Mining Massive Datasets (2020/2021)

Course code
4S009068
Name of lecturer
Damiano Carra
Coordinator
Damiano Carra
Number of ECTS credits allocated
6
Academic sector
ING-INF/05 - INFORMATION PROCESSING SYSTEMS
Language of instruction
English
Location
VERONA
Period
II semestre dal Mar 1, 2021 al Jun 11, 2021.

Lesson timetable

Go to lesson schedule

Learning outcomes

The course aims to present the main algorithmic solutions for the analysis and extraction of information from large amounts of data. Particular emphasis is given to distributed approaches and parallel algorithms.

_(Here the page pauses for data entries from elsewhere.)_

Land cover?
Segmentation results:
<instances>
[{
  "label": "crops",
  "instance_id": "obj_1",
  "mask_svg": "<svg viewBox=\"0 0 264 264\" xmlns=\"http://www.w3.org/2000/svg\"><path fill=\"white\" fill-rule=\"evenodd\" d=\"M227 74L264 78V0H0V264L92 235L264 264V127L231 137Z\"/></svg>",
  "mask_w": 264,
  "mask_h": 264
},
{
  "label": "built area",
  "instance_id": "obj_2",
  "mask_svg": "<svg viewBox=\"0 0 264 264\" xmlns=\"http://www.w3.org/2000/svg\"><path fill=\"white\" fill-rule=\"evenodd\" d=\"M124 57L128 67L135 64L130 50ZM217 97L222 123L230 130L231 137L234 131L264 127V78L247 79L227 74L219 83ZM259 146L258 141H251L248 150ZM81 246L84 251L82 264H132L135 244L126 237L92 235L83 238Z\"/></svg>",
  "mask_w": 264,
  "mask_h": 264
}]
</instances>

At the end of the course the student has to show to have acquired the following skills:
● the knowledge necessary for the design of algorithms for the analysis of unstructured data and the interpretation of the results
● ability to develop cost/benefit analysis of the developed data analysis models
● ability to compare different data analysis techniques, choosing the most suitable among them according to the available computing resources and to design innovative solutions appropriately
● acquisition of the basis for continuing your studies independently in the context of developing advanced analyzes of large amounts of data.

Syllabus

- Data Mining introduction
- Finding Similar Items
- Mining Data Streams
- Frequent Itemsets
- Clustering
- Recommendation Systems
- Mining Social-Network Graphs
- Large-Scale Machine Learning

Reference books
Author Title Publisher Year ISBN Note
Jure Leskovec, Anand Rajaraman, Jeff Ullman Mining of Massive Datasets (Edizione 3) Cambridge University Press 2020 9781108476348 Book freely available at http://www.mmds.org/

Assessment methods and criteria

Examination consists of a project and the corresponding documentation. The project aims at verifying the comprehension of course contents and the capability to apply these contents in the resolution of a problem. The project topic is agreed with the teacher and focus on specific case studies. The project includes the performance evaluation for different input sizes, and the evaluation of the implementation alternatives. After the evaluation of the project documentation, the student may give an oral exam where the details of the project are discussed.